Он встал и вышел на балкон. Один из ребят был в желто-красной, огненной рубахе; другой – в белой шелковой, расстегнутой на груди. Белый был повыше, посветлее и понаглее; огненный – потолще и потише, смуглый, кудрявый, юркий. Вратарь (высокий, белый) стоял в воротах гаража, а маленький забивал ему гол за голом. «Эй, Богач, бери!» – кричал маленький. Богач страдальчески морщился, тер нос и лоб обеими руками, кидался туда-сюда, а взявши мяч – хохотал оглушительно. «Эх ты, Мексиканец! – кричал он. – Я твои штрафные носом беру». Маленький ловко вел мяч, клал его, примерял на глаз расстояние, поддавал ногой и почти всегда забивал в ворота. «Эй, дырявые руки! – измывался он. – Голубок! Держи по заказу, в правый угол, крученый». Сначала Альберто смотрел на них равнодушно, а они притворялись, что его не видят. Но понемногу его разобрало – конечно, в исключительно спортивном смысле. Когда Мексиканец забивал гол или Богач брал мячи, он одобрительно, сурово кивал с понимающим видом.
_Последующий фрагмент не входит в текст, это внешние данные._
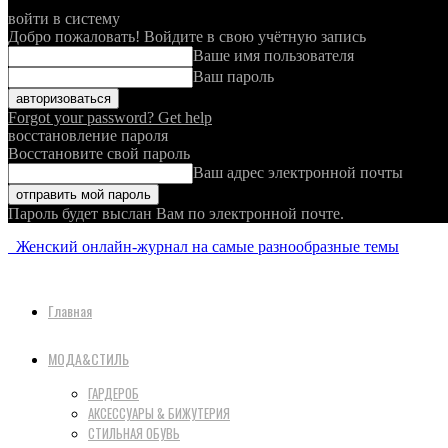
войти в систему
Добро пожаловать! Войдите в свою учётную запись
Ваше имя пользователя
Ваш пароль
Forgot your password? Get help
восстановление пароля
Восстановите свой пароль
Ваш адрес электронной почты
Пароль будет выслан Вам по электронной почте.
Женский онлайн-журнал на самые разнообразные темы
Главная
МОДА&СТИЛЬ
ГАРДЕРОБ
АКСЕССУАРЫ & БИЖУТЕРИЯ
СТИЛЬНАЯ ОБУВЬ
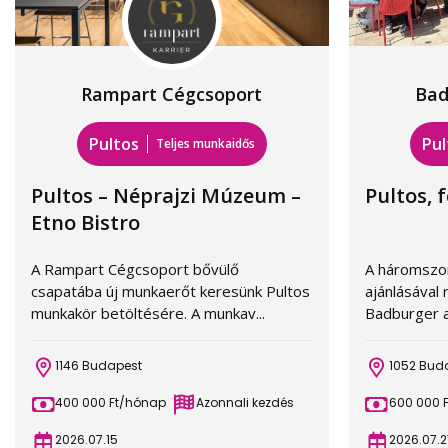
Rampart Cégcsoport
Bad
Pultos
Pul
Teljes munkaidős
Pultos – Néprajzi Múzeum –
Pultos, 
Etno Bistro
A Rampart Cégcsoport bővülő
A háromszor
csapatába új munkaerőt keresünk Pultos
ajánlásával 
munkakör betöltésére. A munkav...
Badburger a
1146 Budapest
1052 Bud
400 000 Ft/hónap
Azonnali kezdés
600 000 
2026.07.15
2026.07.2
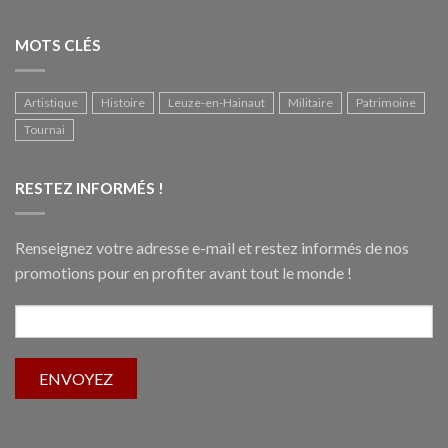
MOTS CLÉS
Artistique
Histoire
Leuze-en-Hainaut
Militaire
Patrimoine
Tournai
RESTEZ INFORMÉS !
Renseignez votre adresse e-mail et restez informés de nos
promotions pour en profiter avant tout le monde !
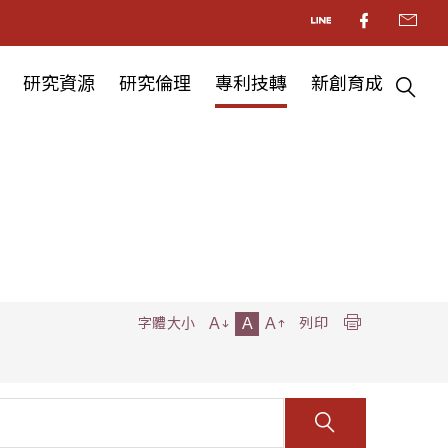
研究資源
研究倫理
專利技轉
新創育成
A
A
A
字體大小
列印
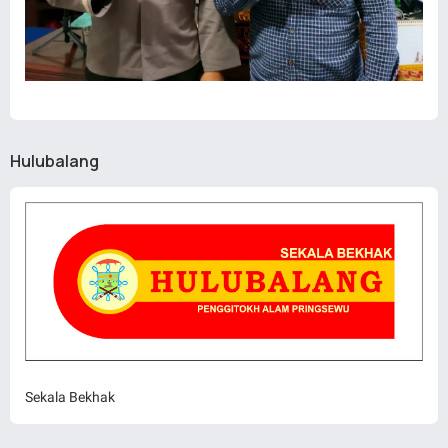
Hulubalang
Sekala Bekhak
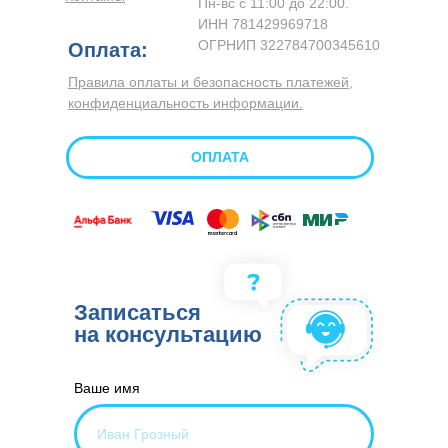
Пн-вс с 11:00 до 22:00.
ИНН 781429969718
ОГРНИП 322784700345610
Оплата:
Правила оплаты и безопасность платежей,
конфиденциальность информации.
ОПЛАТА
Записаться
на консультацию
Ваше имя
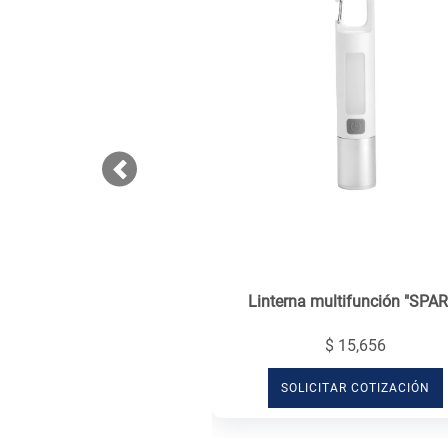
Previous
Linterna multifunción "SPA
$ 15,656
SOLICITAR COTIZACIÓN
Потом стал реагировать на шутки. Они смеялись – смеялся и он, а они, судя по всему, его заметили и поглядывали на него иногда, словно призывая в свидетели. Вскоре они вовсю переглядывались, пересмеивались, кивали друг другу. Наконец Богач отбил один гол, мяч улетел далеко, Мексиканец побежал за ним, а Богач посмотрел вверх, на Альберто.
– Привет, – сказал он.
– Привет, – сказал Альберто.
Богач держал руки в карманах. Он подскакивал на месте, как настоящий футболист, для разминки перед матчем.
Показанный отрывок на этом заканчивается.